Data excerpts

::::::

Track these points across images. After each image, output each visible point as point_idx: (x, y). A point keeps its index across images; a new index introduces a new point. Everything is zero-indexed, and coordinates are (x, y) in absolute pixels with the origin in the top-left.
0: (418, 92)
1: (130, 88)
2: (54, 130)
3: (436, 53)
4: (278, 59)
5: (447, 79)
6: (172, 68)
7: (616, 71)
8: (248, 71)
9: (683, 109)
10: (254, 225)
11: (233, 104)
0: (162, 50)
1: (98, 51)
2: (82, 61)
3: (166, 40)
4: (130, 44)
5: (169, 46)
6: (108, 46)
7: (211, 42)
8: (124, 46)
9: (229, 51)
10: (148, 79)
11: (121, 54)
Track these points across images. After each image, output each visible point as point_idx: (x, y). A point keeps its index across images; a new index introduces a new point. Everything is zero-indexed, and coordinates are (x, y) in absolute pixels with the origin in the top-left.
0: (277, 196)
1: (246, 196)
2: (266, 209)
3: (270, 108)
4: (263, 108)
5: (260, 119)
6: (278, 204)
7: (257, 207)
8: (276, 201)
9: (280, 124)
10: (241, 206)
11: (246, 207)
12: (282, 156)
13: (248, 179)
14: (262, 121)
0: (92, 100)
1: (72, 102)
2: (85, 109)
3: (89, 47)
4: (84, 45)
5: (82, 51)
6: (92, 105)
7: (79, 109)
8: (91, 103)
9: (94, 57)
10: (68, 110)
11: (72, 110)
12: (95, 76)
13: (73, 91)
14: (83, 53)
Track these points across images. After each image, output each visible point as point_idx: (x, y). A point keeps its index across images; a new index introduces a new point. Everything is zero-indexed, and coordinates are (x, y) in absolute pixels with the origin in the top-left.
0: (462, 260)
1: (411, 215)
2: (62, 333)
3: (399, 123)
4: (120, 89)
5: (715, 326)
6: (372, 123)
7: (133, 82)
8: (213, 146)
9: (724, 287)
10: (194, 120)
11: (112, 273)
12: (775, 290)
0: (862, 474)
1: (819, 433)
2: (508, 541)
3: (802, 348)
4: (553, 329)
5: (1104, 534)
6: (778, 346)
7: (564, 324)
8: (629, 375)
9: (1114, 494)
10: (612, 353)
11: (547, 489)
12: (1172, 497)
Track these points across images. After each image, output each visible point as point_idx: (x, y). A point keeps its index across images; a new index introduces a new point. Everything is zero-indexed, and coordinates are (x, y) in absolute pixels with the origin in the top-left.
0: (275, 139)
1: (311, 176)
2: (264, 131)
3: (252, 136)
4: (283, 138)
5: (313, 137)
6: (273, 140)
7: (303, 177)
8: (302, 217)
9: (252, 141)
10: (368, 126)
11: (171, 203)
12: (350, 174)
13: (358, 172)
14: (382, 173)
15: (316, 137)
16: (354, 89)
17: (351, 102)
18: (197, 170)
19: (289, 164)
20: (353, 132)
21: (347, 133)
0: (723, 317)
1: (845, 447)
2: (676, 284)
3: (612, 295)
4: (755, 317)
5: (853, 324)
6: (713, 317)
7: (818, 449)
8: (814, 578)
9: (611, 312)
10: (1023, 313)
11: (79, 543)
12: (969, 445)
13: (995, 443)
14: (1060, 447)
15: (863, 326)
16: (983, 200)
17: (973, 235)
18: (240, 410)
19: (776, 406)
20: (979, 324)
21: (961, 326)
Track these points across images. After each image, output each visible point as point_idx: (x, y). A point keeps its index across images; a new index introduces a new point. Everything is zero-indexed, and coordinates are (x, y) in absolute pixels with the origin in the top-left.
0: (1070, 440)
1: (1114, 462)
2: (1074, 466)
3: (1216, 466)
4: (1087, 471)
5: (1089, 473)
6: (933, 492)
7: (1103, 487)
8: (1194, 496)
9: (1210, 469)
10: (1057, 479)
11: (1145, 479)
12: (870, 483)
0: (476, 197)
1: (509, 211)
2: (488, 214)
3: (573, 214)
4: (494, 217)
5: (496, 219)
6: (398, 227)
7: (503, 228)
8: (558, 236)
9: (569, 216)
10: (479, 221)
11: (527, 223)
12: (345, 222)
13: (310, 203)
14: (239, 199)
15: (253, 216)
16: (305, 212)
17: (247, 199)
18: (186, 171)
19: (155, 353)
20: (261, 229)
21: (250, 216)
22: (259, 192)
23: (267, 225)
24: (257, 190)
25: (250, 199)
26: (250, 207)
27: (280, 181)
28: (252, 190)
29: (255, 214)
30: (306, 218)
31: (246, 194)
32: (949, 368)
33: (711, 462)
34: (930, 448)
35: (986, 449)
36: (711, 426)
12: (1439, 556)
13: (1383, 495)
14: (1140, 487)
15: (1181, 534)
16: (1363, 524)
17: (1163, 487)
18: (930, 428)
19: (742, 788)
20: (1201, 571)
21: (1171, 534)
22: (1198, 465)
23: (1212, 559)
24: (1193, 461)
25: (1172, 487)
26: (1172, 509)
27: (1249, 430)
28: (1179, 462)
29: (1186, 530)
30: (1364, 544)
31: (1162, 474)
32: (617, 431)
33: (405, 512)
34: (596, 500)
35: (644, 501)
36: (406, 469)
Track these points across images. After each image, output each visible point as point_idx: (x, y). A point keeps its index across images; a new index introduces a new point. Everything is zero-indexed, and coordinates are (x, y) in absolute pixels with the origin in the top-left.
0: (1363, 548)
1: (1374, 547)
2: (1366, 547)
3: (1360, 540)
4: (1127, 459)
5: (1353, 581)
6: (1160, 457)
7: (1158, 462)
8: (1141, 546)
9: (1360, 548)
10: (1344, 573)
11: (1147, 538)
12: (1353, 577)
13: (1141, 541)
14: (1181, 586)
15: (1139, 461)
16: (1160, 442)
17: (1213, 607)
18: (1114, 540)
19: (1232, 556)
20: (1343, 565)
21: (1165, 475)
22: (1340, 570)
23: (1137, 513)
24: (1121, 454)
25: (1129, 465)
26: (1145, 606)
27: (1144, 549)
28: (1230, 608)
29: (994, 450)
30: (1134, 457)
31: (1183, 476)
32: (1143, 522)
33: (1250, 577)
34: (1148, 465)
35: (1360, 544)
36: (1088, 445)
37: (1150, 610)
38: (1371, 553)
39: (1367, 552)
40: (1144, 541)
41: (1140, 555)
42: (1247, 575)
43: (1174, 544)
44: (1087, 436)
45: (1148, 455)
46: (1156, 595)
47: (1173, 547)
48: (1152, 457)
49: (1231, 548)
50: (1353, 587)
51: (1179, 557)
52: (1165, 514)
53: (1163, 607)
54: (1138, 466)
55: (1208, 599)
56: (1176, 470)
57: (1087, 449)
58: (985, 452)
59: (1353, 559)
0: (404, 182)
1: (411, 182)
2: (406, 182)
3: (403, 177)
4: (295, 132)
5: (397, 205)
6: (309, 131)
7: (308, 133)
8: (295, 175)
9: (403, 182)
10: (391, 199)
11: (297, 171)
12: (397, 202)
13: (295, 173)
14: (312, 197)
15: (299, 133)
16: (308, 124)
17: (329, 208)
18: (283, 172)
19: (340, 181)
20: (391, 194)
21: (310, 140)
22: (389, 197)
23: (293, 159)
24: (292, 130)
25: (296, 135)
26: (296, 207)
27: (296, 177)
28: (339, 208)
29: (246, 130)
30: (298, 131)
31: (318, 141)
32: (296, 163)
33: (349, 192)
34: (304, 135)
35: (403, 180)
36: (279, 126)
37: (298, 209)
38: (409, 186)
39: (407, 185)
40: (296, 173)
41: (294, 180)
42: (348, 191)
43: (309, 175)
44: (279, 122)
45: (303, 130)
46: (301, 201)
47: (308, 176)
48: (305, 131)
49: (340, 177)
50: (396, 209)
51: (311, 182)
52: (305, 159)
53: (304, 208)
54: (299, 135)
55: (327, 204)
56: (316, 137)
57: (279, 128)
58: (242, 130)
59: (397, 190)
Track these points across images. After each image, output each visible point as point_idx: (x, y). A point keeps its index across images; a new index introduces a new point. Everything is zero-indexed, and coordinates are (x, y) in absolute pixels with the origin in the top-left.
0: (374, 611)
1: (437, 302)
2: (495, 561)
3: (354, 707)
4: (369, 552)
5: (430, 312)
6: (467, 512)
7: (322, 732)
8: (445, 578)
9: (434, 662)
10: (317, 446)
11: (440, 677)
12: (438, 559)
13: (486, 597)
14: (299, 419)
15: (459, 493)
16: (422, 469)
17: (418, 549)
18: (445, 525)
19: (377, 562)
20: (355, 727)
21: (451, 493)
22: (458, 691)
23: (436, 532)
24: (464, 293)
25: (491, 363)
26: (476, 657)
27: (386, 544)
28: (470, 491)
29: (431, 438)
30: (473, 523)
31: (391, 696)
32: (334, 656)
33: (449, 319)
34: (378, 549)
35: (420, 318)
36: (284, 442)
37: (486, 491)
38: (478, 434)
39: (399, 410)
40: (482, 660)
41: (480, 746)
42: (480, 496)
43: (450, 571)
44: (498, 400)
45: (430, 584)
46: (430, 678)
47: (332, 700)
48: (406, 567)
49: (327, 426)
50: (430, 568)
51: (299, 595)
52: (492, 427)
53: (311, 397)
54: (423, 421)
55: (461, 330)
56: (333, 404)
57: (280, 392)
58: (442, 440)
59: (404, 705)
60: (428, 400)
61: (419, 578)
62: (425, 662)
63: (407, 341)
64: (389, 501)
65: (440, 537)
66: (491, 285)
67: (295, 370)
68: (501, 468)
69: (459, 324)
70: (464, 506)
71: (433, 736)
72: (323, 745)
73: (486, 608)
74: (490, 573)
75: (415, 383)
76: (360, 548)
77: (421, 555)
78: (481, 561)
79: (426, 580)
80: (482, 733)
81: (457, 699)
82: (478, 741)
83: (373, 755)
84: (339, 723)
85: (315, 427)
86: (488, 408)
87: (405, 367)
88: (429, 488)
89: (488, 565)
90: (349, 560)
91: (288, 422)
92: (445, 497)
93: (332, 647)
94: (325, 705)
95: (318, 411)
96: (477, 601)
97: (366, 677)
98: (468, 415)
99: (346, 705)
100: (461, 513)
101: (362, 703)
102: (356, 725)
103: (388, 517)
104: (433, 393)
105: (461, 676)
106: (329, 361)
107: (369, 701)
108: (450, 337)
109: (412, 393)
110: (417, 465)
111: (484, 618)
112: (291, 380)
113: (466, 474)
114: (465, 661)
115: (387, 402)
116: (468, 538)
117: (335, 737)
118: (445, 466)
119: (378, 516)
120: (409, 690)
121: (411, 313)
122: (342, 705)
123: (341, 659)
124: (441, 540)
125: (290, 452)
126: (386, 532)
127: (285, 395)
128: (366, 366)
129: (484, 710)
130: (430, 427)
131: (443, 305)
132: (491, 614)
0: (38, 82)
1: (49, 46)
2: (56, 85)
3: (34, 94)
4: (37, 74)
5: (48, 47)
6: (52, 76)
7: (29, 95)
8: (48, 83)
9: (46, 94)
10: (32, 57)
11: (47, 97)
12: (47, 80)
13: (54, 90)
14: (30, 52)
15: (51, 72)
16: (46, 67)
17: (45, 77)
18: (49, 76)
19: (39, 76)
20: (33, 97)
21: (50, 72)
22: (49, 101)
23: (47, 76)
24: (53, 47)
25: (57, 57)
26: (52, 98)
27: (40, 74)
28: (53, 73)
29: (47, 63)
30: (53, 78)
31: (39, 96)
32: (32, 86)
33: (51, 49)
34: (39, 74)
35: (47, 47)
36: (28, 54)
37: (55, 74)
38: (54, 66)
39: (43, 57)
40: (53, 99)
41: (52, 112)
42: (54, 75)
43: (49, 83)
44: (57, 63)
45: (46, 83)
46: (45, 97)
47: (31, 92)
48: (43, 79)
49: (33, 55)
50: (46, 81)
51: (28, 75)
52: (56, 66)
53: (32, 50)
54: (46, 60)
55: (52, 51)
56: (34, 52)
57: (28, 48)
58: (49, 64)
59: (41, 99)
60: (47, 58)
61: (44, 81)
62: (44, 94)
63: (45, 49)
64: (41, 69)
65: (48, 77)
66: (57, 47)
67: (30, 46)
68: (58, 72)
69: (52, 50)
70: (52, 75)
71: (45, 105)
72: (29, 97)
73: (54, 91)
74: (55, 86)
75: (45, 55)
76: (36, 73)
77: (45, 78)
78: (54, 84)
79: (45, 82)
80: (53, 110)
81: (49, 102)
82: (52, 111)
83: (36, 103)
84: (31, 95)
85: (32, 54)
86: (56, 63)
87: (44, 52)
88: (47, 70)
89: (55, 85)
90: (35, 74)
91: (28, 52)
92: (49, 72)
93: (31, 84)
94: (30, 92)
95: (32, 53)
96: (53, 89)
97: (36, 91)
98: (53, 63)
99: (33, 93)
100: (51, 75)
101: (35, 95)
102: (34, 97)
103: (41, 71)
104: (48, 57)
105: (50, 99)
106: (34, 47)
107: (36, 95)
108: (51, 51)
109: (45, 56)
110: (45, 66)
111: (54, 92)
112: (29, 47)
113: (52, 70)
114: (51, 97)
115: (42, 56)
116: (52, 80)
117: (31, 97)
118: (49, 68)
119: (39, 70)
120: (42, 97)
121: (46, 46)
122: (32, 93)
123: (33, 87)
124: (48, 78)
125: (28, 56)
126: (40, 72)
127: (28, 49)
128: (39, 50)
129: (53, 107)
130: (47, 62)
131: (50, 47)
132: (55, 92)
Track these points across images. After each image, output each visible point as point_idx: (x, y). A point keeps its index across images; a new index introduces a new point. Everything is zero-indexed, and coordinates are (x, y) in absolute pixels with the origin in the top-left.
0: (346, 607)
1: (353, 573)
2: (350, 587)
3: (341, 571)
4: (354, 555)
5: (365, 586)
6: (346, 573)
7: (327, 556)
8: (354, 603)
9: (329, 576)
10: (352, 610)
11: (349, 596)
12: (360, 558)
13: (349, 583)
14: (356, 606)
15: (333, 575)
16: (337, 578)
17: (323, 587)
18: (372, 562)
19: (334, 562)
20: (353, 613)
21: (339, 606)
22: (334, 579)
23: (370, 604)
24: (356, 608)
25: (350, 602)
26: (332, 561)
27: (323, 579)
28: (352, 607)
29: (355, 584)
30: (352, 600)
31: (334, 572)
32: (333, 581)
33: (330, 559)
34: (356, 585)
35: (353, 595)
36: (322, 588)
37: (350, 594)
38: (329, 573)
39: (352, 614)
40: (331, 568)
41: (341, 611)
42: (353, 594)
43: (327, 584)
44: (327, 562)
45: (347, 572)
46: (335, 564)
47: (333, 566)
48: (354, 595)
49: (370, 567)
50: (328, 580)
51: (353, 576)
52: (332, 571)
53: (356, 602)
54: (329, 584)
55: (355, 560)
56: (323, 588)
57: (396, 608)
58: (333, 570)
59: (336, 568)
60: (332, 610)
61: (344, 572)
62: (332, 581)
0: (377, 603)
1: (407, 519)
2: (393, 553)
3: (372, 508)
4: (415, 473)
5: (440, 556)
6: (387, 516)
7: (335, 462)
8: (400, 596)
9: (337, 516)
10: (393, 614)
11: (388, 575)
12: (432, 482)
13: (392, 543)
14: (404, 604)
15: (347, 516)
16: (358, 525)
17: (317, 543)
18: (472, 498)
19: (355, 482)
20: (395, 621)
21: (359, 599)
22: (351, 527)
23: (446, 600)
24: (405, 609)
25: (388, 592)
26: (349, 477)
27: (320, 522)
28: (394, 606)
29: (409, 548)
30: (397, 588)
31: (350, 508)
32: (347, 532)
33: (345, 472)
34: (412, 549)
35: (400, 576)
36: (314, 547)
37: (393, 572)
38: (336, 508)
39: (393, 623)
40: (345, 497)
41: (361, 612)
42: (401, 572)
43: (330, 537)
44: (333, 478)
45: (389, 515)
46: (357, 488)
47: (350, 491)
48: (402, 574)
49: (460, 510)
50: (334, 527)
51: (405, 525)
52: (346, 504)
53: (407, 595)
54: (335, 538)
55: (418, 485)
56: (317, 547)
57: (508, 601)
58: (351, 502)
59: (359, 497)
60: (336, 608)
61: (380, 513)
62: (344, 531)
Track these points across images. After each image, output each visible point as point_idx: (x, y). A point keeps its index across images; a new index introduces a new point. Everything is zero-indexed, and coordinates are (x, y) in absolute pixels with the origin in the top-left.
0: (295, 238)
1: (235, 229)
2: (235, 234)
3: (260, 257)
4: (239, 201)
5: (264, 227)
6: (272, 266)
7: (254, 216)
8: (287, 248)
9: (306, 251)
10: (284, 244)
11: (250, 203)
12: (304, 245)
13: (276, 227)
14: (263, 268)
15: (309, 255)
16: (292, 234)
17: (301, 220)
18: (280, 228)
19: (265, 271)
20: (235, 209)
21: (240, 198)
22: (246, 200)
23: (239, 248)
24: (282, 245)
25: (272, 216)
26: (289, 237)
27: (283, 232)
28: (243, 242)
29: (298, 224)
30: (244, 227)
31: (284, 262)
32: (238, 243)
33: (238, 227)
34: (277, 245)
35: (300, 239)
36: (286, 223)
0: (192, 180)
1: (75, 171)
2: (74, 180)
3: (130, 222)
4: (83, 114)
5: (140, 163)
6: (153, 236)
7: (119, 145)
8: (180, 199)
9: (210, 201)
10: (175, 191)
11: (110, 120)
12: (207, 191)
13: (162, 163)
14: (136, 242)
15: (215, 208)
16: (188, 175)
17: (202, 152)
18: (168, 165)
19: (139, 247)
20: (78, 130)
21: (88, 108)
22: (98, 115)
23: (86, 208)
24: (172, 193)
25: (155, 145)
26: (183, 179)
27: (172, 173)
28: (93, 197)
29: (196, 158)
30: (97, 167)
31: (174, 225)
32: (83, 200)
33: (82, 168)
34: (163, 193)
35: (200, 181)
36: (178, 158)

::::::

● Goal of the exercise
Each line of the records above, from the first through the one containing "13: (248, 179)", is to be retyped exactly; no other line belongs.

● Completed task
Track these points across images. After each image, output each visible point as point_idx: (x, y). A point keeps its index across images; a new index introduces a new point. Everything is zero-indexed, and coordinates are (x, y) in absolute pixels with the origin in the top-left.
0: (418, 92)
1: (130, 88)
2: (54, 130)
3: (436, 53)
4: (278, 59)
5: (447, 79)
6: (172, 68)
7: (616, 71)
8: (248, 71)
9: (683, 109)
10: (254, 225)
11: (233, 104)
0: (162, 50)
1: (98, 51)
2: (82, 61)
3: (166, 40)
4: (130, 44)
5: (169, 46)
6: (108, 46)
7: (211, 42)
8: (124, 46)
9: (229, 51)
10: (148, 79)
11: (121, 54)
Track these points across images. After each image, output each visible point as point_idx: (x, y). A point keeps its index across images; a new index introduces a new point. Everything is zero-indexed, and coordinates are (x, y) in absolute pixels with the origin in the top-left.
0: (277, 196)
1: (246, 196)
2: (266, 209)
3: (270, 108)
4: (263, 108)
5: (260, 119)
6: (278, 204)
7: (257, 207)
8: (276, 201)
9: (280, 124)
10: (241, 206)
11: (246, 207)
12: (282, 156)
13: (248, 179)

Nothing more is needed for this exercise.